Chapter 1: The healthy multicellular organism

We rarely realize it, but the body of each of us is a wonderful creation of nature. It consists of a complex community of cells that number more than ten thousand times the number of people living on this planet. They have a lot in common: the basic structural components, the genetic information, the way they use it — and yet they differ in so many ways that they can form at least 200 different types. And this incredibly complex but well-organized cellular system can function harmoniously, with the cells and tissues sharing the work and functioning in a coordinated and meaningful way, without competition and for the benefit of each individual cell and the body as a whole. How does a multicellular organism achieve this? Does it have a central command center that tells it what to do, when and where in the body? Read Chapter 1 and you will learn that there is no such coordinating center and that the incredible perfection can be achieved “from below”, through simple but consistent and continuous interactions and intensive communication between cells. Each individual cell functions autonomously and bears full responsibility for its harmonious integration into the functioning of the whole body, the monitoring of its environment, for its own condition and a correspondingly small part of the responsibility for the condition and fate of the whole organism.

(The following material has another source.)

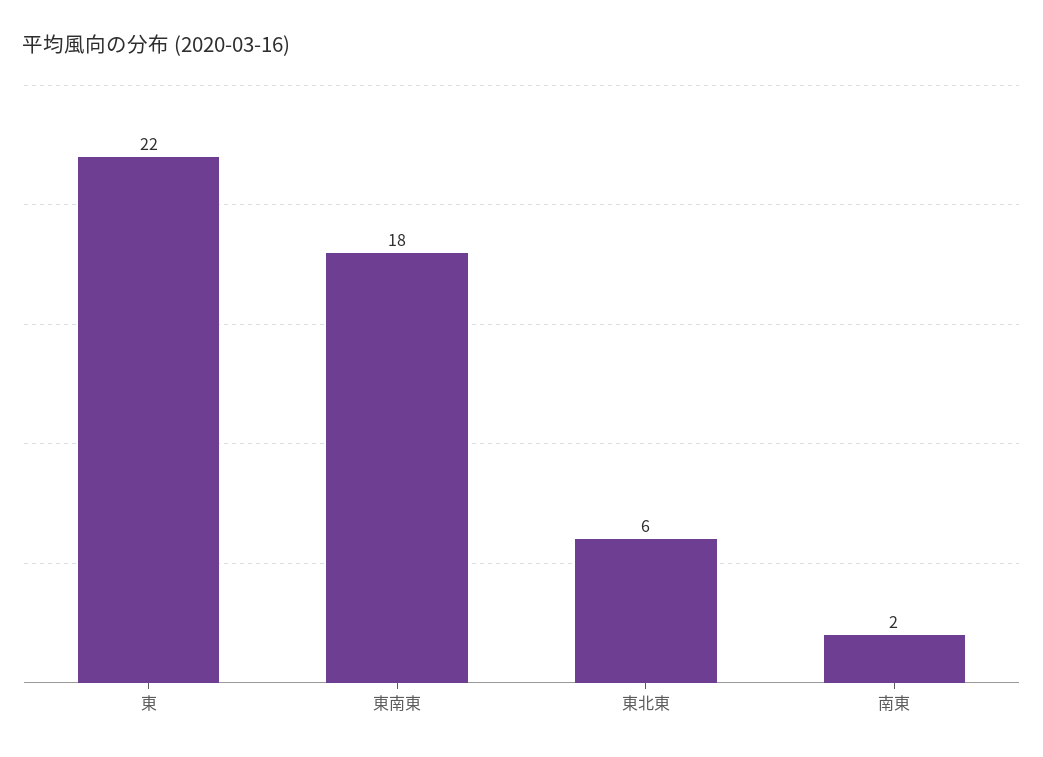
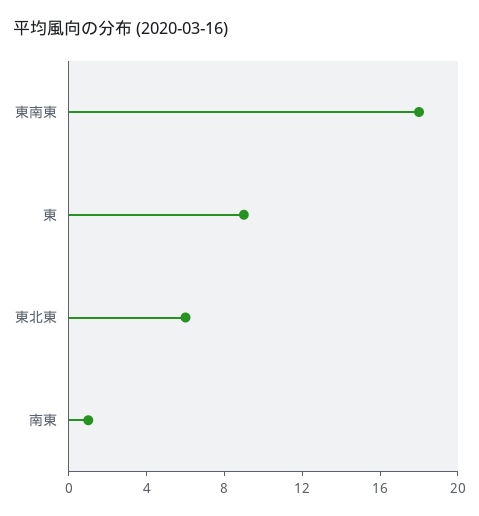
東: 22 -> 9
南東: 2 -> 1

Like any system, a multicellular organism is made up of parts – in this case, cells that interact with each other, exchanging information, molecules, energy, and so on. The relationships between the cells are an essential and decisive parameter for the quality of this system. Different systems have much in common, and general systems theory attempts to clarify their common principles. Understanding the commonalities of different systems is very useful because what one scientific discipline can uncover with its methods and technologies may be largely the same for another system for which appropriate experimental tools are not available. Although simplistic and superficial analogies must be avoided when transferring knowledge from one system to another, especially considering the different complexities of the systems, they can be a useful guide in many ways.

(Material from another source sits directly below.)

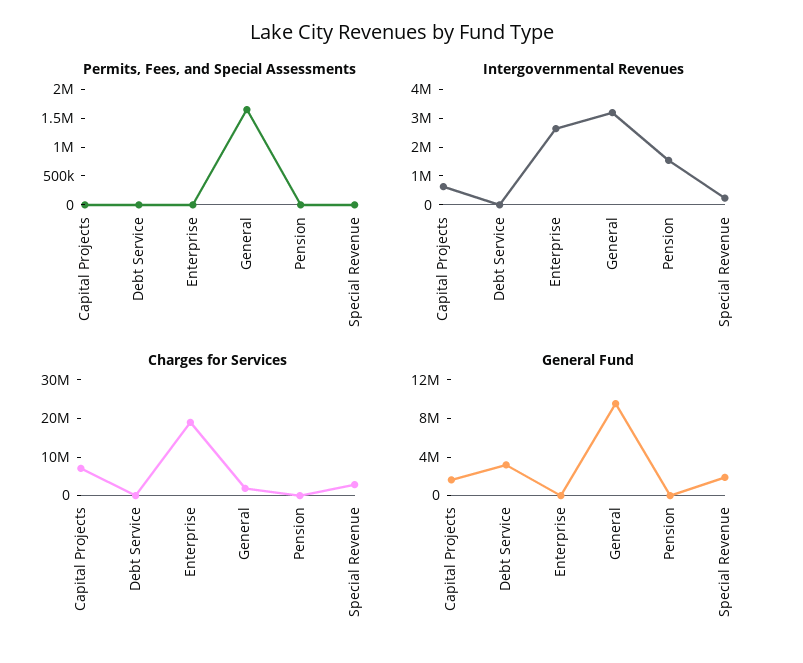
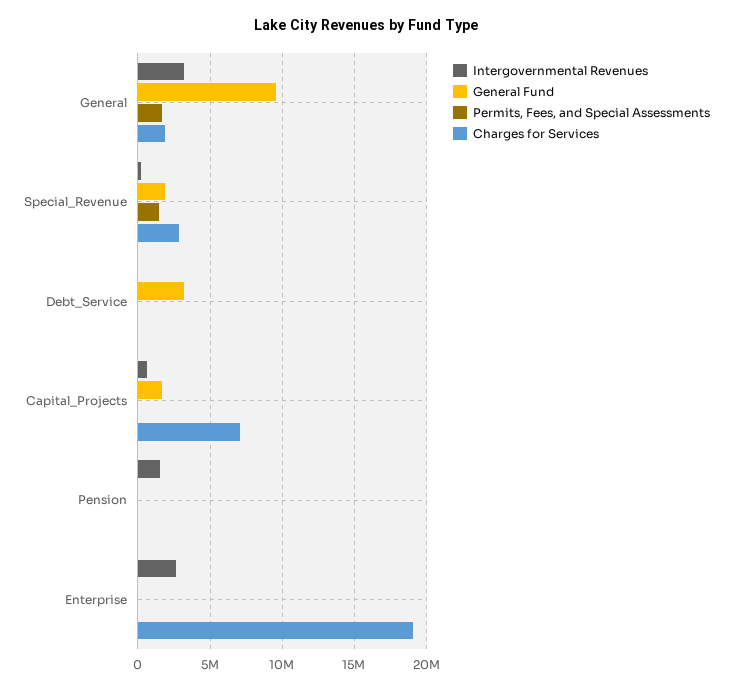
Permits, Fees, and Special Assessments, Special Revenue: 0 -> 1500000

Enter the world of biology and, like the author, be enchanted by the world of a perfectly functioning system of cells in a healthy body, where the rules of cooperation, affiliation and even self-sacrifice are respected for the good of the whole. And consider the drastic consequences of violating these rules of cooperation that tumor cells typically exhibit for a multicellular organism. The originality of this book, however, lies above all in the fact that the author finds analogies to the “tumor” behavior of a human being for every sign of tumor cells. And using the systems theory, it is not difficult to imagine how destructive such “tumor” behavior of individuals can be for human society. Let us clarify the rules for the success of a healthy organism and let them inspire us for the success of our common project – the coexistence of people in human society.